The smart home is pointless without the people that live in it and use it. They are its reason to exist and delivering a great user experience for them should be its primary goal. This includes all family members and also guests and visitors.
The only way to achieve this is by using models for the people that occupy and visit the smart home. All the key family members must be modelled in order for the contextual smart home to provide any kind of personalised user experience.
It is not always possible to to identify everyone individually, so the smart home must model the concept of 'unknown' people. Unknown people are important as they can also trigger sensors and provide occupancy information to the smart home, changing the context in which it is making decisions.
People requiring access to the smart home or its services and features are also significant and must be modelled, in order to provide the best possible user experience and to also enable access control and permissions to be enforced. In an assisted living environment, this includes the cared for and carer(s).
In order to make it simpler to configure who can do what, each person can be also be assigned to one or more roles. A role is essentially a group or collection of people. Each role can then also be used to simplify the setting of permissions.

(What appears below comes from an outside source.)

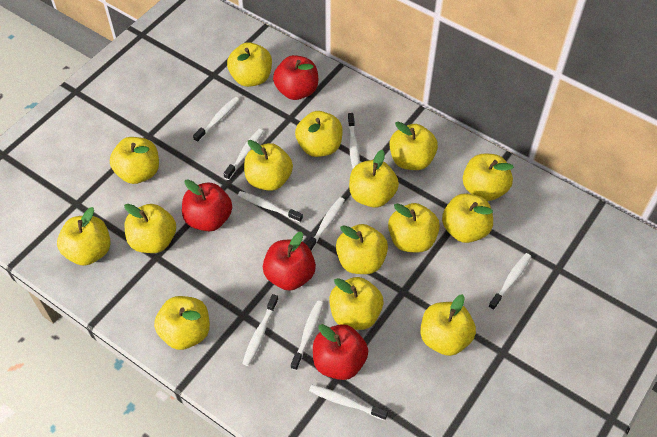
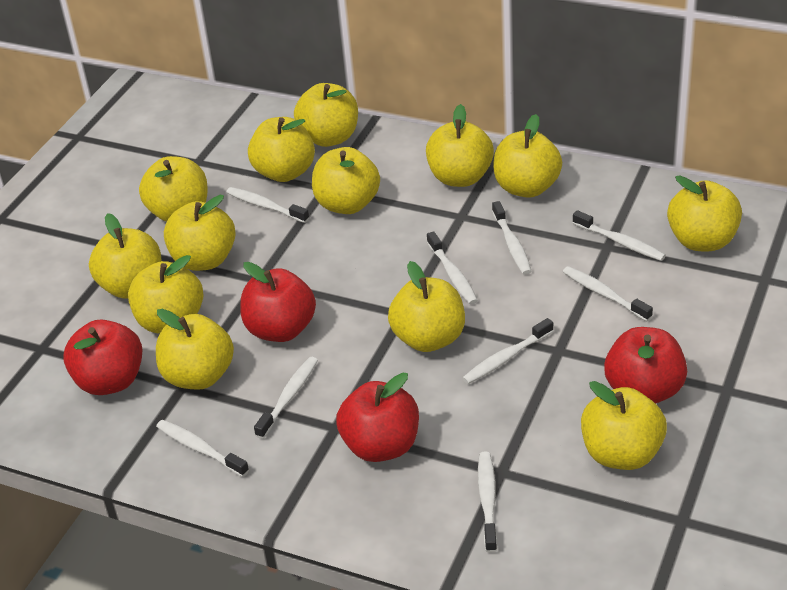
yellow apple: 15 -> 13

A simple example we use in our own home is a role/group called 'Adults'. Only adults are allowed to turn the house alarm on and off, so in all the user interfaces, only adults will see (if the current user interface involves some kind of display) the controls to enable this and those trying to control the alarm via our AI interface will be informed they don't have permission to do so.
We have designed our Home Control System specifically with people, roles and their associated restrictions in mind, to make it really easy to configure and control what each person can do. You really don't want guests to be able to do things like enabling/disabling your security alarm or changing heating controls throughout your house.
A large amount of research has also gone in to working out what the default permissions are for each type of object should be, so that you don't need to configure everything with a new installation. Out of the box it will just work as most people expect.
People being cared for with dementia or other conditions not only need to have limited functionality but they also need to have only the required functionality exposed to them, to avoid confusion and frustration. User interfaces must adapt to each user and ensure the user experience is as simple and intuitive as possible.
Any restrictions associated with roles must apply to all of the smart homes user interfaces. There is no point in restricting what can be done on a physical device like a thermostat, if the person can simple bypass any restrictions by using voice control or some other interface.